Simple, right? Ebenezer.

Okay, obviously, there's more.

Afterwards, Samuel erected a stone monument to God, and he called it "ebenezer," which means "stone of help." (If you had looked up the verse I mentioned earlier, you wouldn't have had to read anything up to this point. You see how research helps us?) It is a reminder that God will help us, if we would only ask, and obey what he tells us.

Stone of help! At long last. That is what it means. 

Christmas.

This revelation has changed my interpretation of A Christmas Carol. Scrooge's first name is Ebenezer. He is defined by help. That sounds soooo weird to me. He doesn't begin the story as someone helpful*. There are things that make him stone, like his demeanor, his heart, or the stubborn will he has to be so grouchy. I think maybe he has rocks in his head. But stone of help? Why would Dickens name him that?

I think he was trying to draw our attention to something.

The thing about the original ebenezer, from the book of Samuel, is that, before Samuel assigned that value to it, it really was just a rock. Rocks can be used for everything and anything. You can skip them across a lake. You can throw them (unless you live in a glass house, or are not without sin). You can even trip over them. They become something great when you assign a value to them. Even some of our greatest works of art were once just rocks. If you look at Michaelangelo's David in its original form, I doubt you would be impressed.

I think that's the way I look at Scrooge. It's probably even the way I look at myself.

So, anyway, that's what Dickens did. He assigned a value to Scrooge before anyone else could see it. He was just a regular stone.

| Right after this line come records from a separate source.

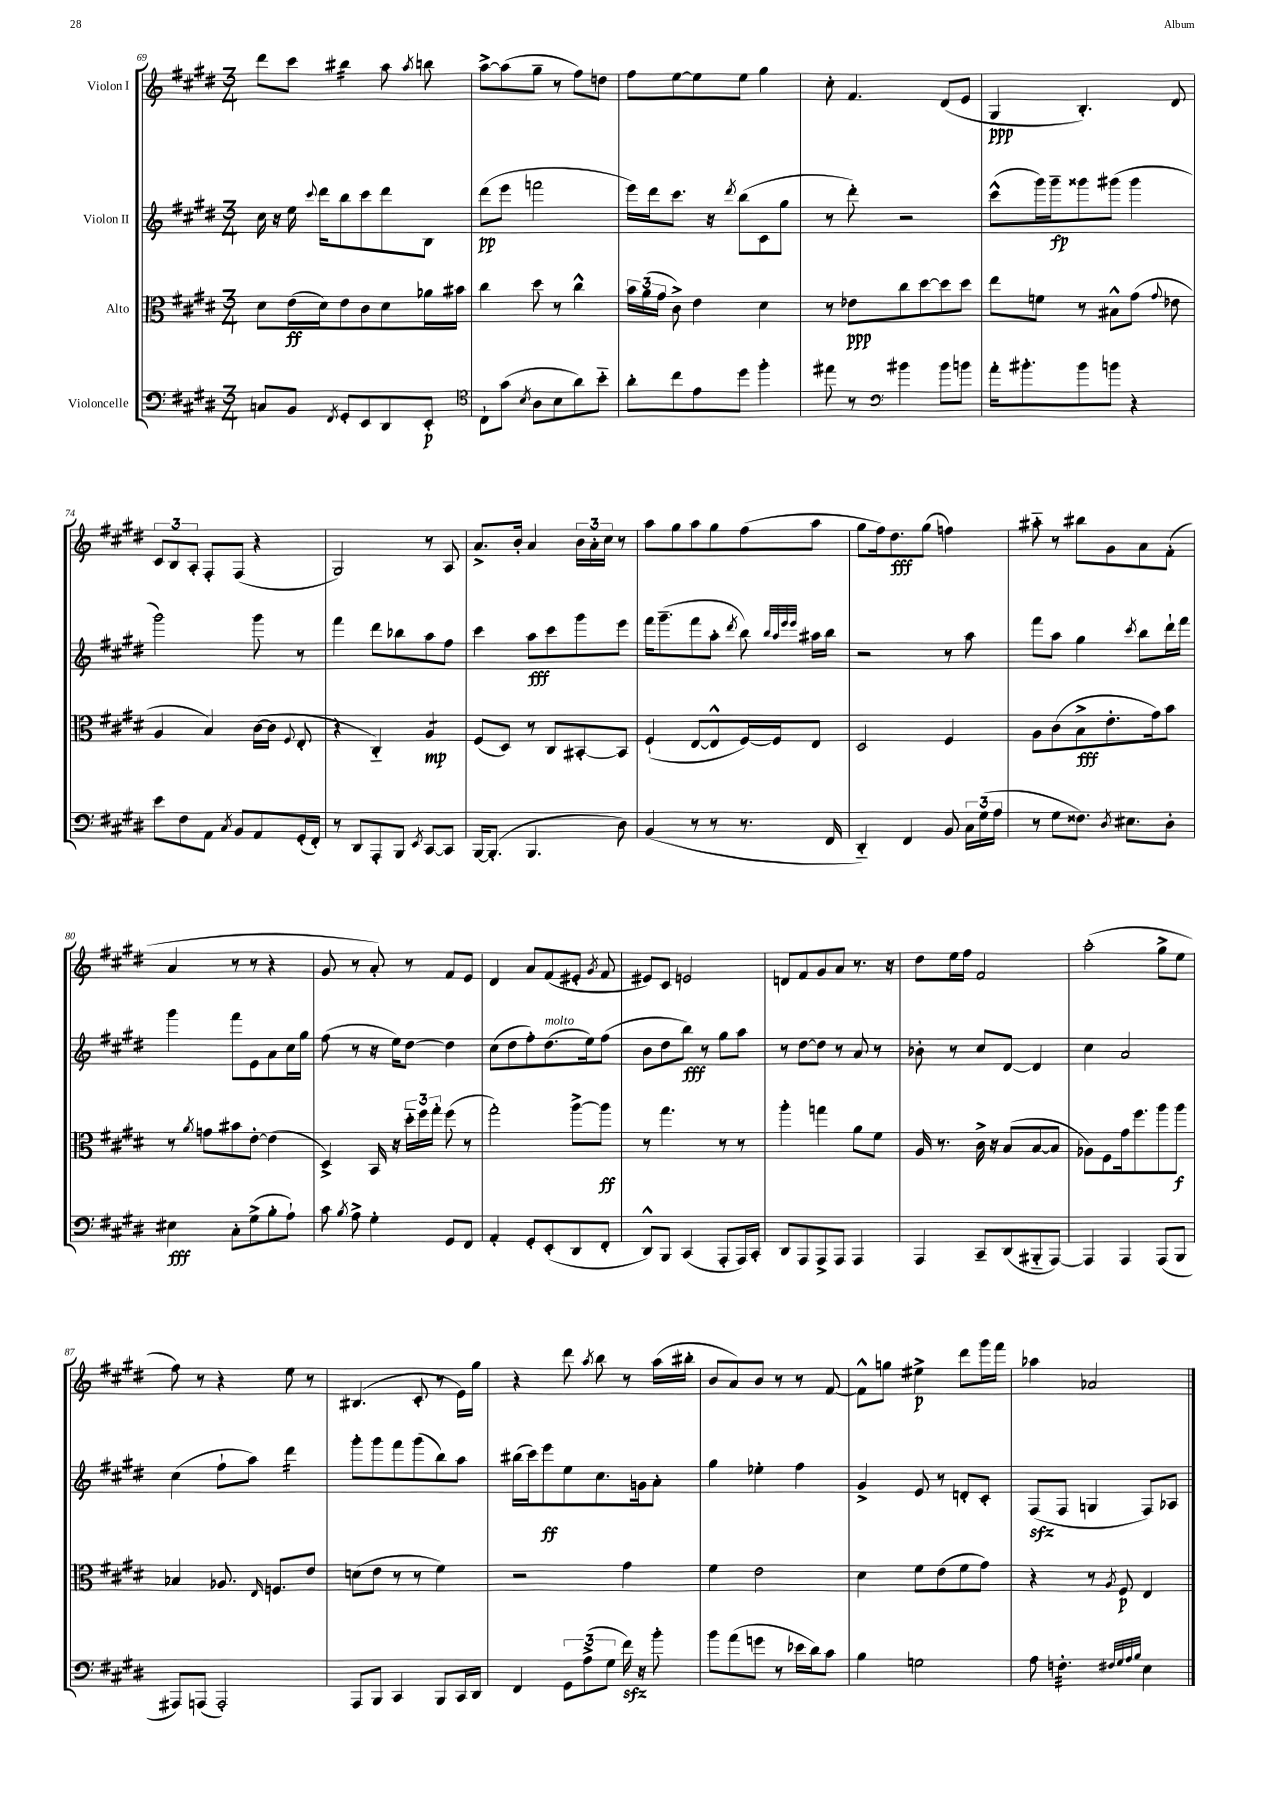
<<
\new StaffGroup <<
\new Staff = "s0" \with { instrumentName = "Violon I" } {
    \clef treble \key e \major \numericTimeSignature \time 3/4
    \autoBeamOff dis'''8[ cis'''8] bis''4:16 a''8 \acciaccatura { a''8 } b''8 |
    a''8[~-> a''8( gis''8]-- r8 fis''8[) d''8] |
    fis''8[ e''8~ e''8 e''8] gis''4 |
    cis''8-. fis'4. dis'8[( e'8] |
    gis4\ppp b4.-.) dis'8 |
    \tuplet 3/2 { cis'8[ b8 a8]-. } fis8[-. fis8]( r4 |
    gis2) r8 a8 |
    a'8.[-> b'16]-. a'4 \tuplet 3/2 { b'16[ a'16-. cis''16] } r8 |
    a''8[ gis''8 a''8 gis''8 fis''8( a''8] |
    gis''8[ fis''16) dis''8.\fff gis''8]( f''4) |
    ais''8-_ r8 bis''8[ gis'8 a'8 fis'8]-.( |
    a'4 r8 r8 r4 |
    gis'8 r8 a'8-.) r8 fis'8[ e'8] |
    dis'4 a'8[ fis'8( eis'8]-. \acciaccatura { gis'8 } fis'8 |
    eis'8[) cis'8] e'2 |
    d'8[ fis'8 gis'8 a'8] r8. r16 |
    dis''8[ e''16 fis''16] fis'2 |
    a''2-.( gis''8[-> e''8] |
    fis''8) r8 r4 e''8 r8 |
    bis4.( cis'8-. r8 e'16[) gis''16] |
    r4 dis'''8 \acciaccatura { a''8 } b''8 r8 a''16[( bis''16]-. |
    b'8[ a'8) b'8] r8 r8 fis'8~ |
    fis'8[-^ g''8] eis''4->\p dis'''8[ gis'''16 fis'''16] |
    aes''4 aes'2 \bar "|." |
}
\new Staff = "s1" \with { instrumentName = "Violon II" } {
    \clef treble \key e \major \numericTimeSignature \time 3/4
    \autoBeamOff cis''16 r16 e''16 \appoggiatura { cis'''8 } dis'''16[ b''8 cis'''8 dis'''8 b8] |
    dis'''8[\pp( e'''8] f'''2 |
    e'''16[) dis'''16 cis'''8.] r16 \acciaccatura { dis'''8 } b''8[( cis'8 gis''8] |
    r8 dis'''8-.) r2 |
    cis'''8[-^( gis'''16) gis'''16--\fp gisis'''8 gis'''8]( gis'''4 |
    gis'''2) gis'''8 r8 |
    fis'''4 dis'''8[ bes''8 a''8 fis''8] |
    cis'''4 a''8[\fff cis'''8 gis'''8 e'''8] |
    fis'''16[ gis'''8.--( fis'''8 a''8]-. \acciaccatura { dis'''8 } b''8) \grace { b''32[ a''32 e'''32 e'''32] } ais''16[ b''16] |
    r2 r8 a''8 |
    fis'''8[ a''8] gis''4 \acciaccatura { cis'''8 } b''8[ dis'''16-! fis'''16] |
    gis'''4 fis'''8[ e'8 a'8 cis''16 gis''16] |
    fis''8( r8 r16 e''16[) dis''8]~ dis''4 |
    cis''8[( dis''8 fis''8-.) dis''8.^\markup { \italic "molto" }( e''16) fis''8]( |
    b'8[ dis''8 b''8]\fff) r8 gis''8[ a''8] |
    r8 dis''8[~ dis''8] r8 a'8 r8 |
    bes'8-. r8 cis''8[ dis'8]~ dis'4 |
    cis''4 a'2 |
    cis''4( fis''8[-! a''8]) dis'''4:16 |
    gis'''8[-. gis'''8 fis'''8 gis'''8( b''8) a''8] |
    bis''16[( cis'''16) e'''8\ff e''8 cis''8. g'16 a'8]-. |
    gis''4 ees''4-. fis''4 |
    gis'4-> e'8 r8 d'8[-. cis'8]-. |
    fis8[\sfz( fis8] g4 fis8[) aes8] \bar "|." |
}
\new Staff = "s2" \with { instrumentName = "Alto" } {
    \clef alto \key e \major \numericTimeSignature \time 3/4
    \autoBeamOff dis'8[ e'16\ff( dis'16) e'8 cis'8 dis'8 aes'16 bis'16] |
    cis''4 dis''8 r8 cis''4-^ |
    \tuplet 3/2 { b'16[ a'16( gis'16] } cis'8->) e'4 dis'4 |
    r8 ees'8[\ppp cis''8 dis''8~ dis''8 dis''8] |
    e''8[ f'8] r8 bis8[-^ gis'8]( \appoggiatura { gis'8 } ees'8 |
    a4 b4) cis'16[~( cis'16] \appoggiatura { fis8 } e8-. |
    r4 cis4-_) a4:8\mp |
    fis8[( dis8]) r8 cis8[ bis,8~-. bis,8] |
    fis4-!( e8[~ e8-^ fis16~) fis16 e8] |
    dis2 fis4 |
    a8[ cis'8( b8->\fff e'8.-. gis'16) b'8] |
    r8 \acciaccatura { a'8 } g'8[ bis'8 e'8]~-. e'4( |
    dis4->) b,16 r16 \tuplet 3/2 { dis''16[-_ fis''16 gis''16]-. } fis''8( r8 |
    gis''2-.) a''8[~-> a''8]\ff |
    r8 gis''4. r8 r8 |
    a''4-. g''4 a'8[ fis'8] |
    a16 r8. cis'16-> r16 b8[( b8~ b8] |
    aes8[) fis8 gis'16 fis''8. a''8 a''8]\f |
    bes4 aes8. \grace { e16 } f8.[ e'8] |
    d'8[( e'8] r8 r8 fis'4) |
    r2 gis'4 |
    fis'4 e'2 |
    dis'4 fis'8[ e'8( fis'8 gis'8]) |
    r4 r8 \acciaccatura { a8 } fis8\p e4 \bar "|." |
}
\new Staff = "s3" \with { instrumentName = "Violoncelle" } {
    \clef bass \key e \major \numericTimeSignature \time 3/4
    \autoBeamOff c8[ b,8] \acciaccatura { fis,8 } gis,8[-. e,8 dis,8 e,8]-.\p |
    \clef tenor cis8[-! gis'8]( \acciaccatura { b8 } a8[ b8 a'8) b'8]-_ |
    a'8[-. cis''8 e'8 dis''8] fis''4-. |
    eis''8 r8 \clef bass bis'4 bis'8[ b'8] |
    a'16[-. bis'8.-. bis'8 b'8] r4 |
    e'8[ fis8 a,8] \acciaccatura { cis8 } b,8[ a,8 gis,16-.( fis,16]-.) |
    r8 dis,8[ a,,8-. b,,8] \acciaccatura { e,8 } cis,8[~ cis,8] |
    b,,16[~ b,,8.]-.( b,,4. dis8) |
    b,4( r8 r8 r8. fis,16 |
    dis,4-_) fis,4 b,8 \tuplet 3/2 { cis16[ gis16( a16] } |
    r8 gis8[ fisis8.]) \acciaccatura { dis8 } eis8.[ dis8]-. |
    eis4\fff cis8[-. gis8->( b8-. a8]-!) |
    cis'8 \acciaccatura { b8 } a8-> gis4-. gis,8[ fis,8] |
    a,4-. gis,8[-. e,8-.( dis,8 fis,8]-. |
    dis,8[-^) b,,8] cis,4( a,,8[-. a,,16) cis,16]-. |
    dis,8[ a,,8 a,,8-> a,,8] a,,4 |
    a,,4 cis,8[-- dis,8( bis,,8-_ a,,8]~) |
    a,,4 a,,4 a,,8[( b,,8] |
    ais,,8[) a,,8]( a,,2-.) |
    a,,8[ b,,8] cis,4 b,,8[ cis,16 dis,16] |
    fis,4 \tuplet 3/2 { gis,8[ a8->( gis8] } fis'16\sfz) r16 b'8-. |
    b'8[ a'8( g'8] r8 ees'16[ dis'16) cis'8] |
    b4 g2 |
    a8 f4.:32-. \grace { fis32[ gis32 a32 b32] } e4 \bar "|." |
}
>>
>>
\layout { \context { \Score currentBarNumber = #69 } }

He could have been a stumbling block, a block head, another heart of stone, but he became a stone of help. That seems really deep to me. 

There are a lot a parallels to the scripture as well. The Israelites were worshiping false gods. Scrooge only cared about his money (the false god of choice in the western world). He (like the Israelites) had to be broken down. Faced with his eminent death, he realized that the things he cared about were absolutely meaningless, so he needed to find something that was meaningful. Scrooge found it in using his money to care for other people. By helping. By becoming a stone of help.

Dickens (like Someone Else I know) could see a person in his story as not who they were, but who they were becoming. And, I think, all the things that do not make sense about all people will one day be made clear. I wait for that day, and this Christmas, I celebrate one of the many ways that act of becoming is being made more clear to me

*If you don't know the story of Ebenezer Scrooge, just watch TV a LOT for the next 2 weeks or so. You'll find it somewhere.